Five players you should know:
  1. DJ Cooper, Ohio: He's small. He's left-handed. He plays for Ohio. And when he was a freshman, he had 23 points and eight assists against Georgetown in a first round upset. He's legit.
  2. Matthew Dellavedova, St. Mary's: Dellavedova is one of the least-talked about great point guards in the country. He shoots funny, he runs awkwardly and he has a big, ole' mouthguard in at all times, but if you doubt him, he'll go for 25 and 10 assists.
  3. Jamaal Franklin, SDSU: He was the MWC's Player of the Year, and rightfully so. A 6'5" wing, he nearly averaged a double-double in league play. And I guarantee he'll posterize someone in the tournament.
  4. Kerron Johnson, Belmont: If Belmont does happen to beat Georgetown, Johnson is going to play a major role.
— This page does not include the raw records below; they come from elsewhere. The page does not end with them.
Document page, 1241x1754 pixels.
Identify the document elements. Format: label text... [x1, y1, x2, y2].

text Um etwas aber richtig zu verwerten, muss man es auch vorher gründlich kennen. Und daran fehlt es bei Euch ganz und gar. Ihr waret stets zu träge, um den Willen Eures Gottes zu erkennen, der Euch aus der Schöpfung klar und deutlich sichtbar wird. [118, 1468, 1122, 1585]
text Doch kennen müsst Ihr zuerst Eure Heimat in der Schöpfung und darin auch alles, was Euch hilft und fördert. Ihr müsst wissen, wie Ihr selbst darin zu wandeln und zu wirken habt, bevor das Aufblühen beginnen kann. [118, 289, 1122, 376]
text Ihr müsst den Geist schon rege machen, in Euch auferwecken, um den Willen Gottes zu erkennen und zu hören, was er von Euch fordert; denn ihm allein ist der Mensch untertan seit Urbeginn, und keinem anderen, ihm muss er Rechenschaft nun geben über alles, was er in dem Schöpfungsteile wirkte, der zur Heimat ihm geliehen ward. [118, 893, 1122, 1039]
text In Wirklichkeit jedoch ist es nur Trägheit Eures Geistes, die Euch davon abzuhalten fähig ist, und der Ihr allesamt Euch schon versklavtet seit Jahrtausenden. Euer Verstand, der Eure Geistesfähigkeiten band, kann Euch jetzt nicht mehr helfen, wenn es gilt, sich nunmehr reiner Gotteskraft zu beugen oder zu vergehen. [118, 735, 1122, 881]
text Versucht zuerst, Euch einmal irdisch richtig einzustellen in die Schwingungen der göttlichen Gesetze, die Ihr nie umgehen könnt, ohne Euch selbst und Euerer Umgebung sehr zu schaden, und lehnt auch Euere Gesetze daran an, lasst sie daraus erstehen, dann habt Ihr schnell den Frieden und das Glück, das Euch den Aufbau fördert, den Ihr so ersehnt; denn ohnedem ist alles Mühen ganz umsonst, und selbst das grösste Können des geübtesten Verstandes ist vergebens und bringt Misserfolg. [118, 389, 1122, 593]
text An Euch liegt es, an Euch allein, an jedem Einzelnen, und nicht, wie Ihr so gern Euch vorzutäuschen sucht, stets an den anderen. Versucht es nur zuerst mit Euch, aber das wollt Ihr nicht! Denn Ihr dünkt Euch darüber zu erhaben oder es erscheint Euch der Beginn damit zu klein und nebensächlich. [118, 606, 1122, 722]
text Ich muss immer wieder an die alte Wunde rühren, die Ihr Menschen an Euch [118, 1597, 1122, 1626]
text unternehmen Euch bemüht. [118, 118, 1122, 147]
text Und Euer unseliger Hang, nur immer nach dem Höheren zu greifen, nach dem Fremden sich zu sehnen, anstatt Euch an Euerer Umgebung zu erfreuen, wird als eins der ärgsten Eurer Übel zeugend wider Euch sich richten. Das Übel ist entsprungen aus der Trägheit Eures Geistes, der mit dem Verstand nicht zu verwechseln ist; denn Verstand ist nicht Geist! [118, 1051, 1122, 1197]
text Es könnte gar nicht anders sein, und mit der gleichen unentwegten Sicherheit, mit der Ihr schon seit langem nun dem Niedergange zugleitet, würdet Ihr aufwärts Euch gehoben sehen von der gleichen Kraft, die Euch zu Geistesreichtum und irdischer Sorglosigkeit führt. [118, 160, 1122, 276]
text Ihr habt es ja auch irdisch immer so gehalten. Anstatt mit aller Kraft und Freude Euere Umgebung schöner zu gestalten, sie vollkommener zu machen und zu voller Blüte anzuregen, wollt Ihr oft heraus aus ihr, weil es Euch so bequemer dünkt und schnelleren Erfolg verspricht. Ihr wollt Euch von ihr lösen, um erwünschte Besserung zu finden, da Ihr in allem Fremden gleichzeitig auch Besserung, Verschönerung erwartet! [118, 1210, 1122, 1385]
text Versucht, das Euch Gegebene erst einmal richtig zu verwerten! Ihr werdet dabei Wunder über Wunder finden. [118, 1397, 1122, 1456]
Another diminutive, lefty point guard, Johnson was actually named Alabama's Mr. Basketball in 2009, the year that Eric Bledsoe and DeMarcus Cousins graduated.
  5. Ray McCallum, Detroit: He was a McDonald's All-American in high school that went to Detroit to play for his father. If Detroit has any chance against Kansas, it will be because McCallum goes off.

1 comment:

Anonymous said...

Wow you were really awful. You might want to go back and read some of the bs you write. You picked SDSU over NC State... really? Do you even watch basketball, or do you just read the box scores at the end of the game?